The image of an older man staring intently—if only a brief few seconds—at a teenage girl’s bare knee with the desire to caress it might reek of perversity, but under Eric Rohmer’s Midas touch, the fetishistic shot, arguably one of the director’s most unforgettable, becomes a fascinating conduit in which the nature of lust and love is explored. 

It makes for great philosophical musings—the fact that the titular character only comes into the film nearly halfway through also suggests Rohmer’s confidence in his material, that a casual ‘sighting’ can trigger an unfathomable impulse, one that changes how Jerome, the soon-to-be-married man in question, might navigate his desires against those around him who wish for something from him that they can elicit. 

“Every woman has her most vulnerable point. For some, it’s the nape of the neck, the waist, the hands.
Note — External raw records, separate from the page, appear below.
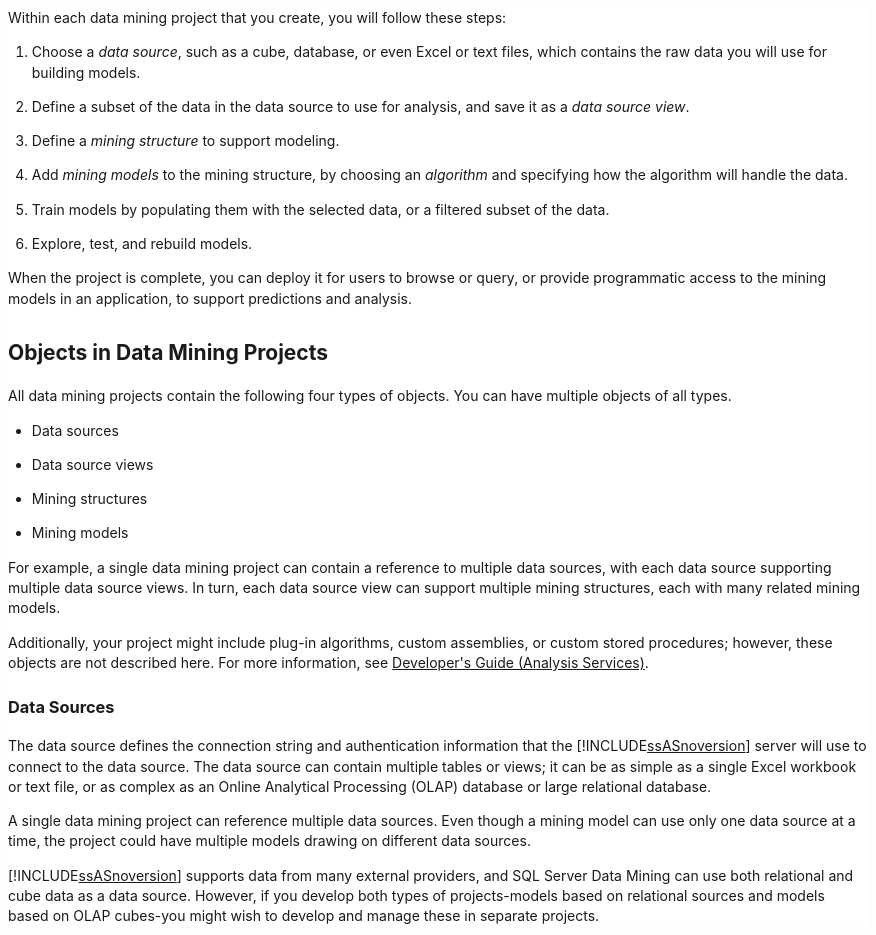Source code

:  Within each data mining project that you create, you will follow these steps:  
  
1.  Choose a *data source*, such as a cube, database, or even Excel or text files, which contains the raw data you will use for building models.  
  
2.  Define a subset of the data in the data source to use for analysis, and save it as a *data source view*.  
  
3.  Define a *mining structure* to support modeling.  
  
4.  Add *mining models* to the mining structure, by choosing an *algorithm* and specifying how the algorithm will handle the data.  
  
5.  Train models by populating them with the selected data, or a filtered subset of the data.  
  
6.  Explore, test, and rebuild models.  
  
 When the project is complete, you can deploy it for users to browse or query, or provide programmatic access to the mining models in an application, to support predictions and analysis.  
  

  
##  <a name="bkmk_Objects"></a> Objects in Data Mining Projects  
 All data mining projects contain the following four types of objects. You can have multiple objects of all types.  
  
-   Data sources  
  
-   Data source views  
  
-   Mining structures  
  
-   Mining models  
  
 For example, a single data mining project can contain a reference to multiple data sources, with each data source supporting multiple data source views. In turn, each data source view can support multiple mining structures, each with many related mining models.  
  
 Additionally, your project might include plug-in algorithms, custom assemblies, or custom stored procedures; however, these objects are not described here. For more information, see [Developer's Guide &#40;Analysis Services&#41;](../analysis-services-developer-documentation.md).  
 
  
###  <a name="bkmk_DataSources"></a> Data Sources  
 The data source defines the connection string and authentication information that the [!INCLUDE[ssASnoversion](../../includes/ssasnoversion-md.md)] server will use to connect to the data source. The data source can contain multiple tables or views; it can be as simple as a single Excel workbook or text file, or as complex as an Online Analytical Processing (OLAP) database or large relational database.  
  
 A single data mining project can reference multiple data sources. Even though a mining model can use only one data source at a time, the project could have multiple models drawing on different data sources.  
  
 [!INCLUDE[ssASnoversion](../../includes/ssasnoversion-md.md)] supports data from many external providers, and SQL Server Data Mining can use both relational and cube data as a data source. However, if you develop both types of projects-models based on relational sources and models based on OLAP cubes-you might wish to develop and manage these in separate projects.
For Claire, in that position, in that light, it was her knee.”

For example, Aurora, his novelist friend and ex-lover, hopes for tantalising material from Jerome’s experience managing his lust.  Meanwhile, Claire’s younger sister, Laura (Beatrice Romand in a memorable turn—she would return most invitingly in Rohmer’s A Good Marriage (1982) where she won Best Actress at Venice), has an infatuation with Jerome, deepening his engagement with the moral aspects of his predicament. 

Some might see the film as perverse and illicit, considering how ‘woke’ people are today about inappropriate gender relations, but they are mostly missing the point. 

This is an intellectual treatise (as opposed to a carnalist’s wet dream) on a problematic subject matter rendered unproblematic through its deconstruction.  Claire’s Knee could be Rohmer’s most iconic ‘moral tale’, and still is one of his finer films in his oeuvre, shot around the incredibly picturesque Lake Annecy.